クロスコンパスとの工場向け異常検知ソリューションでは、同社の製造業向けAI(人工知能)の統合開発環境「Manufacturing-IX(M-IX)」とクラウディアンのオブジェクトストレージ製品「CLOUDIAN HYPERSTORE(HYPERSTORE)」、GPU搭載、カメラ接続、LTE/Wi-Fi通信機能付の小型エッジコンピューティング「CLOUDIAN AI Box(AI Box)」を連携させる。

  • 工場向け異常検知ソリューションシステム

    工場向け異常検知ソリューションシステム

クロスコンパスは、AI開発に必要な学習済みニューラルネットワーク、ニューラルネットワークテンプレート、知能モジュール(処理フロー)、学習用データなどを作成・蓄積・利用・流通させるためのプラットフォーム「Intelligence eXchange(IX)」をベースにした製造業向け人工知能の統合開発環境であるM-IXを6月にリリースし、製造業の現場への導入が開始されている。

昨今、特に製造業の工場、研究開発などのAI開発現場においては、機密保持のためインターネットから隔離されていることが多いことに加え、クラウド事業者が提供するAIサービスやAI学習用データをクラウドに保管しないのが一般的だという。

一方で、AI学習用に収集・蓄積するデータの規模は、従来型のストレージ装置が想定してきた適正量を超えはじめており、クラウドと同様のストレージのアーキテクチャを使い、大量データを経済的、効率的、かつ信頼性高く保存でき、物理的な装置の制約がなく、APIで大量のデータを操作し、AI学習に最適なデータマネジメントができるストレージ基盤が必要となっている。
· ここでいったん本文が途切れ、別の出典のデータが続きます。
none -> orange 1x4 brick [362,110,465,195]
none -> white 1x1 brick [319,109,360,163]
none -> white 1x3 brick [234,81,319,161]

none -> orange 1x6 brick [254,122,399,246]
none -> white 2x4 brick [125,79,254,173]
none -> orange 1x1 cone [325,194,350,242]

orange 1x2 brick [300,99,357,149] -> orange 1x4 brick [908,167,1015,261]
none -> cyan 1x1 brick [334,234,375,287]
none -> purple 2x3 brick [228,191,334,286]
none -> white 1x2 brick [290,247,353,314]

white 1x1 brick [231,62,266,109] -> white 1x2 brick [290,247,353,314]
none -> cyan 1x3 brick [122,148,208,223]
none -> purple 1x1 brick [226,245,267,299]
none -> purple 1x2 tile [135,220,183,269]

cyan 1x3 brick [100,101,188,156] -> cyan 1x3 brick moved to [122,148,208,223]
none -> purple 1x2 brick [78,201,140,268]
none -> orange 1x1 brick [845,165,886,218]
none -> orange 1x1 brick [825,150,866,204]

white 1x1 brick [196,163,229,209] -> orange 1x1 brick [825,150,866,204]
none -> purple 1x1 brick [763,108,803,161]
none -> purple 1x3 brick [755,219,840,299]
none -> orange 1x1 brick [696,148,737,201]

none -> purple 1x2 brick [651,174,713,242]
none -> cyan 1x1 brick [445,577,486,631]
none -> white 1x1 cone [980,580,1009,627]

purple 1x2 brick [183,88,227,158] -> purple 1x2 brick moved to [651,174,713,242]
今回の合意により、両社はM-IXとHYPERSTORE、AI Boxを連携させた工場向け異常検知ソリューションの本格的な検討を開始し、特に機密情報を扱う製造業をはじめとした現場などにおける最適なAI開発基盤として広く普及することを期待しているという。
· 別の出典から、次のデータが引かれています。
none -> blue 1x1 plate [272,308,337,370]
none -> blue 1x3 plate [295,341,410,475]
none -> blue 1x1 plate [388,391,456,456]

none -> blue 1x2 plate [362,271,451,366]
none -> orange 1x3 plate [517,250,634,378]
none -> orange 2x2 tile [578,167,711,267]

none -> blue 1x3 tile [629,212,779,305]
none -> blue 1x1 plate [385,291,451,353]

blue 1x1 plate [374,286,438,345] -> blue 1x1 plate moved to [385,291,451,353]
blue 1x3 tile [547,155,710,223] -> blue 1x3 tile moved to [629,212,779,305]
ABEJAとはPaaS技術「ABEJA Platform」でHYPERSTORE活用に向けて技術連携

一方、ABEJAとは同社のディープラーニングを活用したPaaS(Platform as a Service)技術である「ABEJA Platform」におけるHYPERSTOREの利活用に向け、ABEJA Platform Partner Ecosystem のパートナーに参画し、技術連携する。

ABEJAは、ディープラーニング技術を活用したサービスを提供しており、これまで同技術を活用し、さまざまな大量データの取得・蓄積・学習・解析・出力・フィードバックを行うABEJA Platformの研究開発を行っている。また、ABEJA Platformをベースに、小売・流通に特化したSaaS(Software as a Service)「ABEJA Platform for Retail」は、国内の420店舗以上(2017年10月末時点)に導入され、店舗運営の改善に資するソリューションを提供しているという。

2016年6月には、ダイキン工業の技術開発拠点であるテクノロジー・イノベーションセンターと、ディープラーニングを活用したPaaS領域における協業を開始し、製造業界にも進出している。

クラウディアンは、ABEJA Platform Partner EcosystemのIoTネットワークパートナーとしてABEJAが提供するプログラムに参画することにより、HYPERSTOREとABEJA Platformを連携させたシステムを提供することに加え、オンプレミスにおいて大量データを蓄積しながらAI開発・運用を可能としたシステム環境を構築するという。特に、製造業の工場や研究開発など、機密情報保持のためにインターネットから隔離されクラウド利用が難しい現場、クラウドとオンプレミスを使い分けるハイブリッドクラウドとしての利用を想定している。